Text extracted from page images
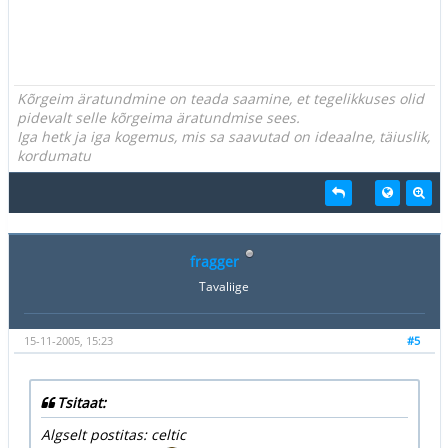
Kõrgeim äratundmine on teada saamine, et tegelikkuses olid
pidevalt selle kõrgeima äratundmise sees.
Iga hetk ja iga kogemus, mis sa saavutad on ideaalne, täiuslik,
kordumatu
fragger
Tavaliige
15-11-2005, 15:23
#5
Tsitaat:
Algselt postitas: celtic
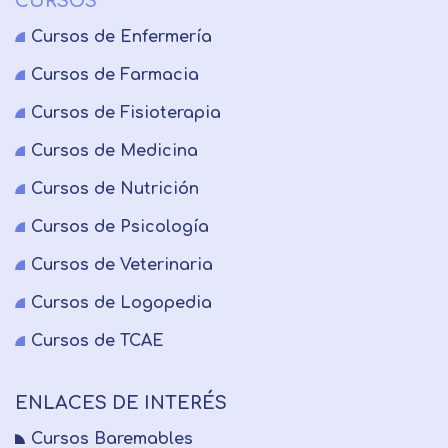
CURSOS
Cursos de Enfermería
Cursos de Farmacia
Cursos de Fisioterapia
Cursos de Medicina
Cursos de Nutrición
Cursos de Psicología
Cursos de Veterinaria
Cursos de Logopedia
Cursos de TCAE
ENLACES DE INTERÉS
Cursos Baremables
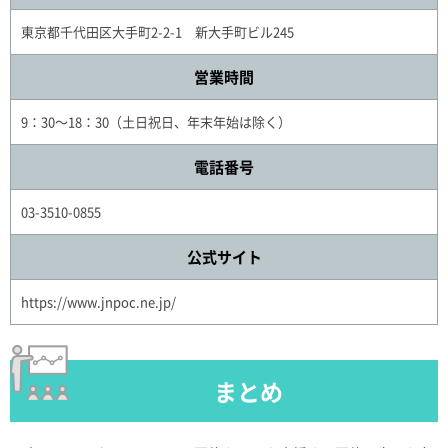
東京都千代田区大手町2-2-1 新大手町ビル245
営業時間
9：30～18：30（土日祝日、年末年始は除く）
電話番号
03-3510-0855
公式サイト
https://www.jnpoc.ne.jp/
まとめ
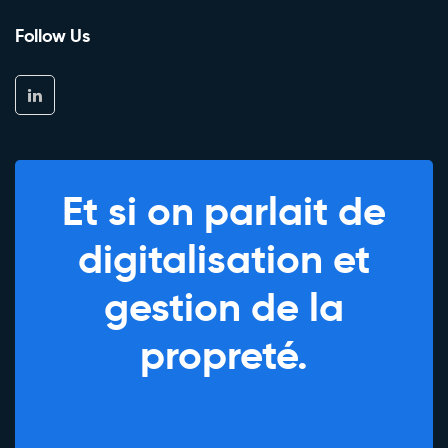
Follow Us
Et si on parlait de
digitalisation et
gestion de la
propreté.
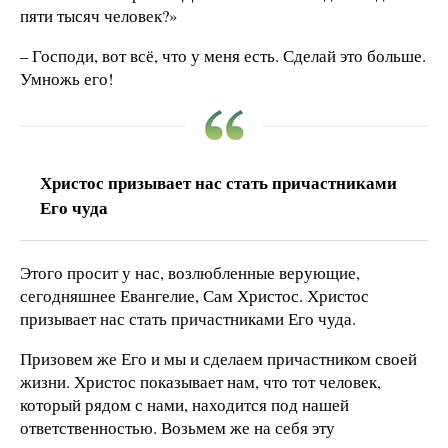
пяти тысяч человек?»
– Господи, вот всё, что у меня есть. Сделай это больше.
Умножь его!
Христос призывает нас стать причастниками
Его чуда
Этого просит у нас, возлюбленные верующие,
сегодняшнее Евангелие, Сам Христос. Христос
призывает нас стать причастниками Его чуда.
Призовем же Его и мы и сделаем причастником своей
жизни. Христос показывает нам, что тот человек,
который рядом с нами, находится под нашей
ответственностью. Возьмем же на себя эту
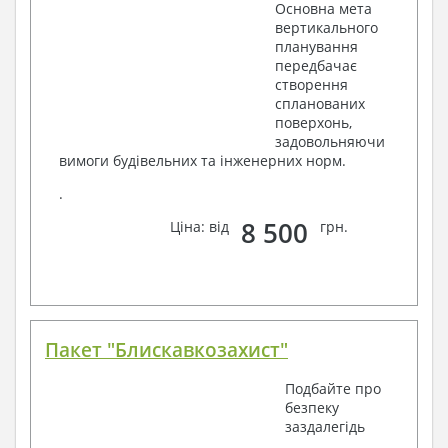
Основна мета
вертикального
планування
передбачає
створення
спланованих
поверхонь,
задовольняючи
вимоги будівельних та інженерних норм.
.
8 500
Ціна: від
грн.
Пакет "Блискавкозахист"
Подбайте про
безпеку
заздалегідь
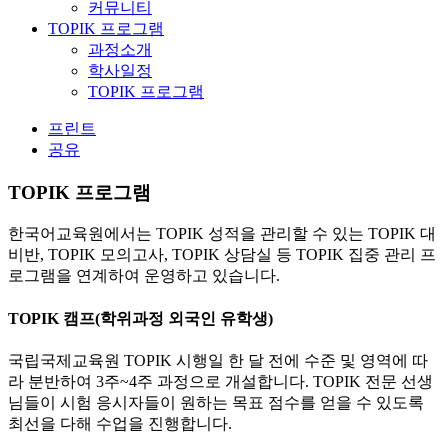
커뮤니티
TOPIK 프로그램
과정소개
학사일정
TOPIK 프로그램
프린트
공유
TOPIK 프로그램
한국어교육원에서는 TOPIK 성적을 관리할 수 있는 TOPIK 대
비반, TOPIK 모의고사, TOPIK 상담실 등 TOPIK 집중 관리 프
로그램을 연계하여 운영하고 있습니다.
TOPIK 캠프(학위과정 외국인 유학생)
국립국제교육원 TOPIK 시행일 한 달 전에 수준 및 영역에 따
라 분반하여 3주~4주 과정으로 개설합니다. TOPIK 전문 선생
님들이 시험 응시자들이 원하는 목표 점수를 얻을 수 있도록
최선을 다해 수업을 진행합니다.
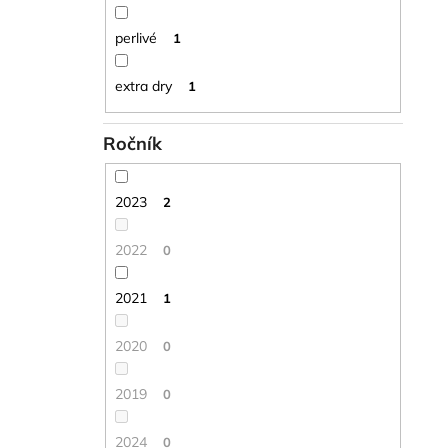
perlivé
1
extra dry
1
Ročník
2023
2
2022
0
2021
1
2020
0
2019
0
2024
0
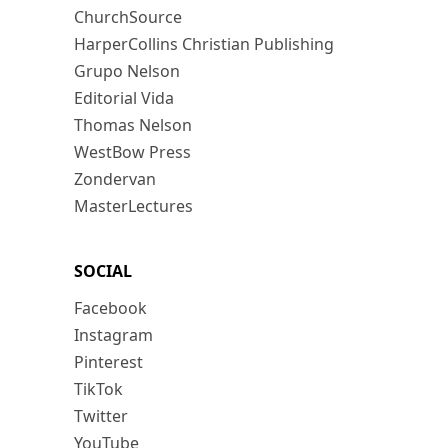
ChurchSource
HarperCollins Christian Publishing
Grupo Nelson
Editorial Vida
Thomas Nelson
WestBow Press
Zondervan
MasterLectures
SOCIAL
Facebook
Instagram
Pinterest
TikTok
Twitter
YouTube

What is expected: Recast the text read from every item above as a JSON list of strings, one string per line, with blank lines omitted. Leave out the picture markers.

Response to the task:
[
  "Kõrgeim äratundmine on teada saamine, et tegelikkuses olid",
  "pidevalt selle kõrgeima äratundmise sees.",
  "Iga hetk ja iga kogemus, mis sa saavutad on ideaalne, täiuslik,",
  "kordumatu",
  "fragger",
  "Tavaliige",
  "15-11-2005, 15:23",
  "#5",
  "Tsitaat:",
  "Algselt postitas: celtic",
  "CURSOS",
  "Cursos de Enfermería",
  "Cursos de Farmacia",
  "Cursos de Fisioterapia",
  "Cursos de Medicina",
  "Cursos de Nutrición",
  "Cursos de Psicología",
  "Cursos de Veterinaria",
  "Cursos de Logopedia",
  "Cursos de TCAE",
  "ENLACES DE INTERÉS",
  "Cursos Baremables",
  "東京都千代田区大手町2-2-1 新大手町ビル245",
  "営業時間",
  "9：30～18：30（土日祝日、年末年始は除く）",
  "電話番号",
  "03-3510-0855",
  "公式サイト",
  "https://www.jnpoc.ne.jp/",
  "まとめ",
  "Follow Us",
  "Et si on parlait de",
  "digitalisation et",
  "gestion de la",
  "propreté.",
  "пяти тысяч человек?»",
  "– Господи, вот всё, что у меня есть. Сделай это больше.",
  "Умножь его!",
  "Христос призывает нас стать причастниками",
  "Его чуда",
  "Этого просит у нас, возлюбленные верующие,",
  "сегодняшнее Евангелие, Сам Христос. Христос",
  "призывает нас стать причастниками Его чуда.",
  "Призовем же Его и мы и сделаем причастником своей",
  "жизни. Христос показывает нам, что тот человек,",
  "который рядом с нами, находится под нашей",
  "ответственностью. Возьмем же на себя эту",
  "Основна мета",
  "вертикального",
  "планування",
  "передбачає",
  "створення",
  "спланованих",
  "поверхонь,",
  "задовольняючи",
  "вимоги будівельних та інженерних норм.",
  ".",
  "8 500",
  "Ціна: від",
  "грн.",
  "Пакет \"Блискавкозахист\"",
  "Подбайте про",
  "безпеку",
  "заздалегідь",
  "커뮤니티",
  "TOPIK 프로그램",
  "과정소개",
  "학사일정",
  "TOPIK 프로그램",
  "프린트",
  "공유",
  "TOPIK 프로그램",
  "한국어교육원에서는 TOPIK 성적을 관리할 수 있는 TOPIK 대",
  "비반, TOPIK 모의고사, TOPIK 상담실 등 TOPIK 집중 관리 프",
  "로그램을 연계하여 운영하고 있습니다.",
  "TOPIK 캠프(학위과정 외국인 유학생)",
  "국립국제교육원 TOPIK 시행일 한 달 전에 수준 및 영역에 따",
  "라 분반하여 3주~4주 과정으로 개설합니다. TOPIK 전문 선생",
  "님들이 시험 응시자들이 원하는 목표 점수를 얻을 수 있도록",
  "최선을 다해 수업을 진행합니다.",
  "perlivé",
  "1",
  "extra dry",
  "1",
  "Ročník",
  "2023",
  "2",
  "2022",
  "0",
  "2021",
  "1",
  "2020",
  "0",
  "2019",
  "0",
  "2024",
  "0",
  "ChurchSource",
  "HarperCollins Christian Publishing",
  "Grupo Nelson",
  "Editorial Vida",
  "Thomas Nelson",
  "WestBow Press",
  "Zondervan",
  "MasterLectures",
  "SOCIAL",
  "Facebook",
  "Instagram",
  "Pinterest",
  "TikTok",
  "Twitter",
  "YouTube"
]